Dindar erkek, dindarlık ile erkekliği önünde binlerce yıldır birbirleri içinde eriye-gelmiş bulmasının keyfini sürmekte, ancak iki özelliğinden hangisinin, yani erilliğinin mi, dindarlığının mı daha süratle terbiye olup değişime uğrayacağı sorusunun cevabını kendisi bile tahmin edememektedir.
Erillik kendi içinde dönüştükçe koşut olarak dindarlık formları, dindarlık dönüştükçe bu sefer erillik formları da değişecek ve gelişecektir.
Bu sürecin kaçınılmaz sonucu olarak, Türk kamuoyu, muhafazakâr
eşcinsellerden sonra, birkaç on yıl içerisinde dindar eşcinsellerle de
karşılaşacaktır. Post-muhafazakârlığın sürprizleriyle. Hiçbir topluma sonsuza değin seyirci olma lüksü verilmemiştir
çünkü!
Unutulmamalı, modernite, Batı’da eşcinsel
kiliseler ve rahipler üretti. Türkiye’de niçin benzerlerini yeşertmesin?
İyi bakılırsa görülür, modernlik sadece dindar
bedenlerde değil, dindar ruhlarda da yeşeriyor. Tabiatıyla dindarlarımız da şöyle düşünüyor:
Aman sende, yeşil olsun da ne olursa olsun!

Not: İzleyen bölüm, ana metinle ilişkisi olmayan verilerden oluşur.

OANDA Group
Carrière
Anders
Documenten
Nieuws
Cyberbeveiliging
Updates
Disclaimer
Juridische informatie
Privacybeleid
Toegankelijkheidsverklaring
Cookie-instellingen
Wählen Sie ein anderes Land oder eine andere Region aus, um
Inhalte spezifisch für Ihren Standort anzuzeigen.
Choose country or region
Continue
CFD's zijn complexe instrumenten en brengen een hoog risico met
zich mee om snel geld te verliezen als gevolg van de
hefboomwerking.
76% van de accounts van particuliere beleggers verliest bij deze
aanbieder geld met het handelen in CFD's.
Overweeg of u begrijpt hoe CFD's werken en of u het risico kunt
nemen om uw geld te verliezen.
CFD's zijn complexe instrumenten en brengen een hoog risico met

Oysa yeşil sadece doğum’un, salt yeşerme’nin rengi
değildir, aynı zamanda yeşillene yeşillene çürümenin de rengidir. Yaş'lanmanın, ve dahî ölümün.
Tanrı çoktan şehre geldi ama ayetlerini okumayı bilen kulları o kadar az ki!
Sabırlı olmak gerek.
Zamanla yorumsamanın kendine özgü tekno-lojiği de gelişecektir hiç kuşkusuz.